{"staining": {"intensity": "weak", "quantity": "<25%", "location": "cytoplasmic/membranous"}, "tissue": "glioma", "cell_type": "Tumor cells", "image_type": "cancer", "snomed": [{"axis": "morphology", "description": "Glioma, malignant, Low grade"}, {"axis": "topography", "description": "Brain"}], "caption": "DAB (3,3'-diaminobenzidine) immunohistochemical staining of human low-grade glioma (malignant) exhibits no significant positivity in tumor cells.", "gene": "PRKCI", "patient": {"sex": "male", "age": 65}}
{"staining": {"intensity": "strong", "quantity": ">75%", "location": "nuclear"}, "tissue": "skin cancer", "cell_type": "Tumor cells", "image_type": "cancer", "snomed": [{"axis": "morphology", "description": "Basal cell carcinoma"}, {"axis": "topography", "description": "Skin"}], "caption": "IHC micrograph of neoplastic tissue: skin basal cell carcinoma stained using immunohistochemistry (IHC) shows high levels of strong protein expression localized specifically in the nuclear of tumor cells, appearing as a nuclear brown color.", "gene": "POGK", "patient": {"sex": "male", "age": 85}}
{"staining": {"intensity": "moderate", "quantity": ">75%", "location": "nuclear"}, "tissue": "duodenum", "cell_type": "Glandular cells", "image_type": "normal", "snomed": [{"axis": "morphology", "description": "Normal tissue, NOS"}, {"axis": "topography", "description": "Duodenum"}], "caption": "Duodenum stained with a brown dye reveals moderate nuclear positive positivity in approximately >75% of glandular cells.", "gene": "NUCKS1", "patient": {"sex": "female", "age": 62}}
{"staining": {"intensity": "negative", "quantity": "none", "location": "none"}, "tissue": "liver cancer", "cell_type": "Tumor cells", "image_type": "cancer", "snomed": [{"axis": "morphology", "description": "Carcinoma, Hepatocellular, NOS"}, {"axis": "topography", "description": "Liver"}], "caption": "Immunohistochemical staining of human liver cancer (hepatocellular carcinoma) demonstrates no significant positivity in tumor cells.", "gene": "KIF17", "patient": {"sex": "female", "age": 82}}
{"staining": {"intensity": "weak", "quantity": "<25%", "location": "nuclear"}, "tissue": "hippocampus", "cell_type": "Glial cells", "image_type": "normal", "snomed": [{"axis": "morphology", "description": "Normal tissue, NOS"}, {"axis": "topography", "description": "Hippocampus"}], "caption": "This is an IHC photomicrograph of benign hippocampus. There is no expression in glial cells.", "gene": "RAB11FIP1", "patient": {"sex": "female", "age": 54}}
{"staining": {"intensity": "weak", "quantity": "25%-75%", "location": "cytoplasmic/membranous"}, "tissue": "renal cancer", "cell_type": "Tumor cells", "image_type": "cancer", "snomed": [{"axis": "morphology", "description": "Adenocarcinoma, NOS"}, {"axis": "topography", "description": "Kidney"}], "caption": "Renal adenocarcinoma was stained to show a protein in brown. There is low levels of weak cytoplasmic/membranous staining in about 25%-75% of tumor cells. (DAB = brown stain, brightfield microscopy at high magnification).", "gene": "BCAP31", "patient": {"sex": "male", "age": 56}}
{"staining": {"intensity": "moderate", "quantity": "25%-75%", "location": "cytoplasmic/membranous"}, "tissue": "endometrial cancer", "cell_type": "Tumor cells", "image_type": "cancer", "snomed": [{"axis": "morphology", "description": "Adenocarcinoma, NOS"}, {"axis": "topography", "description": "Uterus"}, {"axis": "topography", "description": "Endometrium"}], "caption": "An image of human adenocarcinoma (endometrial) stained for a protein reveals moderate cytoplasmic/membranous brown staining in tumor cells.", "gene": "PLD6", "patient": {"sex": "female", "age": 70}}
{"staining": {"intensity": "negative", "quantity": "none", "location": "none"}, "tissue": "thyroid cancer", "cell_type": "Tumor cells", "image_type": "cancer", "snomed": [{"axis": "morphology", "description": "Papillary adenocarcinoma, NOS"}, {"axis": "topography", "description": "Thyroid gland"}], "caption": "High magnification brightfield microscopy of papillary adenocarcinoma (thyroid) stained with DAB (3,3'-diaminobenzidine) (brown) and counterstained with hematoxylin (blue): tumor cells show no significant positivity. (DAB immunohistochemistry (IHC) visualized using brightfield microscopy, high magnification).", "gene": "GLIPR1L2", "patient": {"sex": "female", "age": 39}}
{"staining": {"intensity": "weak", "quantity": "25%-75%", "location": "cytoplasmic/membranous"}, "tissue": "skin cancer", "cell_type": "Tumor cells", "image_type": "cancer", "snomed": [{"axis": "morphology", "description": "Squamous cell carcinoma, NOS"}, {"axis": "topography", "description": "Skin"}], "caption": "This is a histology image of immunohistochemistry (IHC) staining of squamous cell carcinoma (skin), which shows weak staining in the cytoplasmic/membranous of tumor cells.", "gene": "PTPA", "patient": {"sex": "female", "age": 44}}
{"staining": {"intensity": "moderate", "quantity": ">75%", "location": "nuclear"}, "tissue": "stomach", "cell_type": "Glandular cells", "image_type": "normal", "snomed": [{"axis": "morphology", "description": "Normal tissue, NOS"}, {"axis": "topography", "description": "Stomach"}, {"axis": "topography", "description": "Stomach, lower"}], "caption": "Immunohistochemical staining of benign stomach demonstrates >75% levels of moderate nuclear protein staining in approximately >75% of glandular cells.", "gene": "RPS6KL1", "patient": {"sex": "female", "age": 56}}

#### PROBLEM DESCRIPTION
Extract all the material, leaving every line as it is.

#### EXPECTED OUTPUT
{"staining": {"intensity": "weak", "quantity": "<25%", "location": "cytoplasmic/membranous"}, "tissue": "glioma", "cell_type": "Tumor cells", "image_type": "cancer", "snomed": [{"axis": "morphology", "description": "Glioma, malignant, Low grade"}, {"axis": "topography", "description": "Brain"}], "caption": "DAB (3,3'-diaminobenzidine) immunohistochemical staining of human low-grade glioma (malignant) exhibits no significant positivity in tumor cells.", "gene": "PRKCI", "patient": {"sex": "male", "age": 65}}
{"staining": {"intensity": "strong", "quantity": ">75%", "location": "nuclear"}, "tissue": "skin cancer", "cell_type": "Tumor cells", "image_type": "cancer", "snomed": [{"axis": "morphology", "description": "Basal cell carcinoma"}, {"axis": "topography", "description": "Skin"}], "caption": "IHC micrograph of neoplastic tissue: skin basal cell carcinoma stained using immunohistochemistry (IHC) shows high levels of strong protein expression localized specifically in the nuclear of tumor cells, appearing as a nuclear brown color.", "gene": "POGK", "patient": {"sex": "male", "age": 85}}
{"staining": {"intensity": "moderate", "quantity": ">75%", "location": "nuclear"}, "tissue": "duodenum", "cell_type": "Glandular cells", "image_type": "normal", "snomed": [{"axis": "morphology", "description": "Normal tissue, NOS"}, {"axis": "topography", "description": "Duodenum"}], "caption": "Duodenum stained with a brown dye reveals moderate nuclear positive positivity in approximately >75% of glandular cells.", "gene": "NUCKS1", "patient": {"sex": "female", "age": 62}}
{"staining": {"intensity": "negative", "quantity": "none", "location": "none"}, "tissue": "liver cancer", "cell_type": "Tumor cells", "image_type": "cancer", "snomed": [{"axis": "morphology", "description": "Carcinoma, Hepatocellular, NOS"}, {"axis": "topography", "description": "Liver"}], "caption": "Immunohistochemical staining of human liver cancer (hepatocellular carcinoma) demonstrates no significant positivity in tumor cells.", "gene": "KIF17", "patient": {"sex": "female", "age": 82}}
{"staining": {"intensity": "weak", "quantity": "<25%", "location": "nuclear"}, "tissue": "hippocampus", "cell_type": "Glial cells", "image_type": "normal", "snomed": [{"axis": "morphology", "description": "Normal tissue, NOS"}, {"axis": "topography", "description": "Hippocampus"}], "caption": "This is an IHC photomicrograph of benign hippocampus. There is no expression in glial cells.", "gene": "RAB11FIP1", "patient": {"sex": "female", "age": 54}}
{"staining": {"intensity": "weak", "quantity": "25%-75%", "location": "cytoplasmic/membranous"}, "tissue": "renal cancer", "cell_type": "Tumor cells", "image_type": "cancer", "snomed": [{"axis": "morphology", "description": "Adenocarcinoma, NOS"}, {"axis": "topography", "description": "Kidney"}], "caption": "Renal adenocarcinoma was stained to show a protein in brown. There is low levels of weak cytoplasmic/membranous staining in about 25%-75% of tumor cells. (DAB = brown stain, brightfield microscopy at high magnification).", "gene": "BCAP31", "patient": {"sex": "male", "age": 56}}
{"staining": {"intensity": "moderate", "quantity": "25%-75%", "location": "cytoplasmic/membranous"}, "tissue": "endometrial cancer", "cell_type": "Tumor cells", "image_type": "cancer", "snomed": [{"axis": "morphology", "description": "Adenocarcinoma, NOS"}, {"axis": "topography", "description": "Uterus"}, {"axis": "topography", "description": "Endometrium"}], "caption": "An image of human adenocarcinoma (endometrial) stained for a protein reveals moderate cytoplasmic/membranous brown staining in tumor cells.", "gene": "PLD6", "patient": {"sex": "female", "age": 70}}
{"staining": {"intensity": "negative", "quantity": "none", "location": "none"}, "tissue": "thyroid cancer", "cell_type": "Tumor cells", "image_type": "cancer", "snomed": [{"axis": "morphology", "description": "Papillary adenocarcinoma, NOS"}, {"axis": "topography", "description": "Thyroid gland"}], "caption": "High magnification brightfield microscopy of papillary adenocarcinoma (thyroid) stained with DAB (3,3'-diaminobenzidine) (brown) and counterstained with hematoxylin (blue): tumor cells show no significant positivity. (DAB immunohistochemistry (IHC) visualized using brightfield microscopy, high magnification).", "gene": "GLIPR1L2", "patient": {"sex": "female", "age": 39}}
{"staining": {"intensity": "weak", "quantity": "25%-75%", "location": "cytoplasmic/membranous"}, "tissue": "skin cancer", "cell_type": "Tumor cells", "image_type": "cancer", "snomed": [{"axis": "morphology", "description": "Squamous cell carcinoma, NOS"}, {"axis": "topography", "description": "Skin"}], "caption": "This is a histology image of immunohistochemistry (IHC) staining of squamous cell carcinoma (skin), which shows weak staining in the cytoplasmic/membranous of tumor cells.", "gene": "PTPA", "patient": {"sex": "female", "age": 44}}
{"staining": {"intensity": "moderate", "quantity": ">75%", "location": "nuclear"}, "tissue": "stomach", "cell_type": "Glandular cells", "image_type": "normal", "snomed": [{"axis": "morphology", "description": "Normal tissue, NOS"}, {"axis": "topography", "description": "Stomach"}, {"axis": "topography", "description": "Stomach, lower"}], "caption": "Immunohistochemical staining of benign stomach demonstrates >75% levels of moderate nuclear protein staining in approximately >75% of glandular cells.", "gene": "RPS6KL1", "patient": {"sex": "female", "age": 56}}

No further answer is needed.